Dans son roman, Richard Matheson raconte l’histoire de Robert Neville, dernier survivant d’une pandémie contre laquelle il est immunisé, à la suite d’une morsure de chauve-souris lorsqu’il était soldat au Panama. Le reste de l’humanité s’est transformé en êtres décharnés et cannibales, des sortes de vampires trop sensibles aux UV pour sortir le jour, mais qui, la nuit, règnent en maîtres et cherchent désespérément de quoi se nourrir.
Chaque jour depuis trois ans, Robert Neville part en exploration dans un monde déserté, pour chasser ces monstres, alimenter ses réserves et qui sait, peut-être trouver des survivants. Le soir venu, il se terre chez lui, se barricade dans son labo de fortune pour trouver les causes de cette épidémie et fabriquer un remède. Mais, alors qu’il progresse dans ses recherches et s’apprête à faire une incroyable découverte, l’étau se resserre autour de lui.
Sous ses airs de page-turner à grand spectacle, Je suis une légende est bien plus que ça. Le roman revisite le mythe de Dracula et renverse la table. Derrière le récit haletant, oppressant qui raconte le dernier râle d’un survivant encerclé par des démons assoiffés de sang, l’auteur interroge ce qui fait l’humain et ce qui fait le monstre. Car, au fil des années, en tuant pour mener à bien ses expériences, Robert Neville apparaît aux yeux de ceux qui peuplent désormais la terre, comme une force démoniaque qui a juré leur perte.
Il est devenu une légende.
La saga grand public : Silo, de Hugh Howey
S’il est un genre littéraire où l’univers que l’on dessine compte plus que tout, où l’atmosphère que l’on crée doit saisir le lecteur à la gorge sans jamais le relâcher, c’est bien le roman postapocalyptique. Dans ce domaine-là, la saga Silo, de l’américain Hugh Howey, publiée à partir de 2013, est une pure merveille.

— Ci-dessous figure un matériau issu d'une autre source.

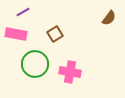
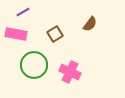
brown semicircle: moved 19 px left, 6 px down
green circle: moved 1 px left, 1 px down
pink cross: rotated 15 degrees clockwise
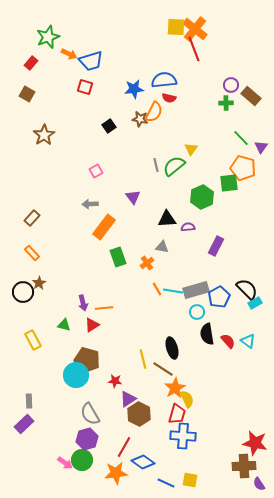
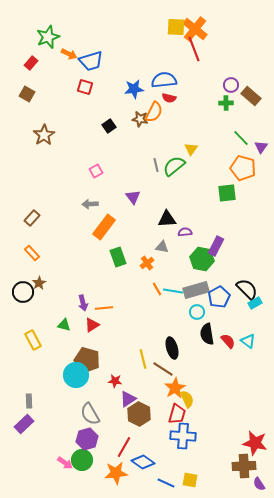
green square at (229, 183): moved 2 px left, 10 px down
green hexagon at (202, 197): moved 62 px down; rotated 25 degrees counterclockwise
purple semicircle at (188, 227): moved 3 px left, 5 px down
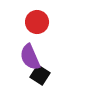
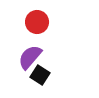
purple semicircle: rotated 64 degrees clockwise
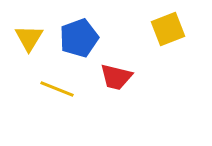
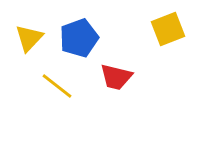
yellow triangle: rotated 12 degrees clockwise
yellow line: moved 3 px up; rotated 16 degrees clockwise
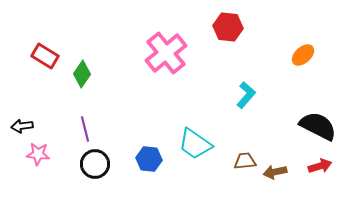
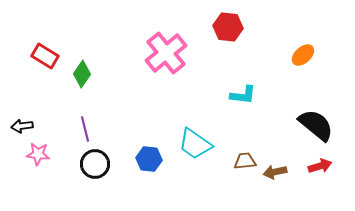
cyan L-shape: moved 3 px left; rotated 56 degrees clockwise
black semicircle: moved 2 px left, 1 px up; rotated 12 degrees clockwise
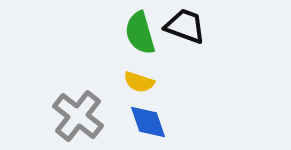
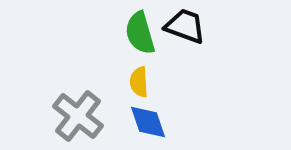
yellow semicircle: rotated 68 degrees clockwise
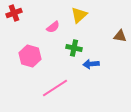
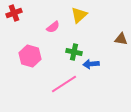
brown triangle: moved 1 px right, 3 px down
green cross: moved 4 px down
pink line: moved 9 px right, 4 px up
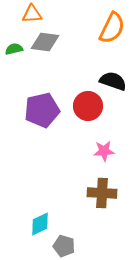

Pas étonnant que son adaptation soit un vieux serpent de mer qui a fait l’objet de rudes batailles entre studios. Après un projet de long-métrage chez 20th Century Fox avec Ridley Scott aux manettes et un projet de série chez AMC, c’est finalement sur Apple TV+ qu’une adaptation verra enfin le jour dans quelques mois avec, dans le rôle-titre, la britannique Rebecca Ferguson.
Sans que personne n’en sache véritablement la raison, l’apocalypse s’est abattue sur terre. Quelques milliers de survivants ont recréé une société dans un silo souterrain de 144 étages. Pour maintenir l’ordre et assurer la survie de l’humanité dans un tel milieu, les règles fixées par les autorités sont strictes.
Régulation des naissances en fonction des décès, entretien des installations, sécurité maximale : les hors-la-loi et les enfants non autorisés sont condamnés au même sort, une mort certaine puisqu’ils sont envoyés au-dehors, au contact d’un air toxique pour assurer la maintenance des caméras qui donnent le seul aperçu du monde extérieur. Les images de ce monde hostile, destructeur, sont diffusées partout dans le complexe pour rappeler que la mort rôde mais Juliette, une mécano futée qui plonge depuis trop longtemps dans les entrailles du silo, sait que quelque chose se trame et fera tout pour découvrir la vérité.
Dans ce roman étouffant où l’on sent chaque seconde le silo se refermer sur nous, Hugh Howey bâtit un thriller redoutable où les apparences sont parfois trompeuses et où l’ennemi change constamment de forme. Il interroge la docilité des êtres et des sociétés face au danger qui vient, cette fatalité étonnante que nous avons parfois à sombrer dans une tragique servitude volontaire. Un bijou d’imaginaire qui a eu le droit à deux suites, Silo : Origines et Silo : Générations.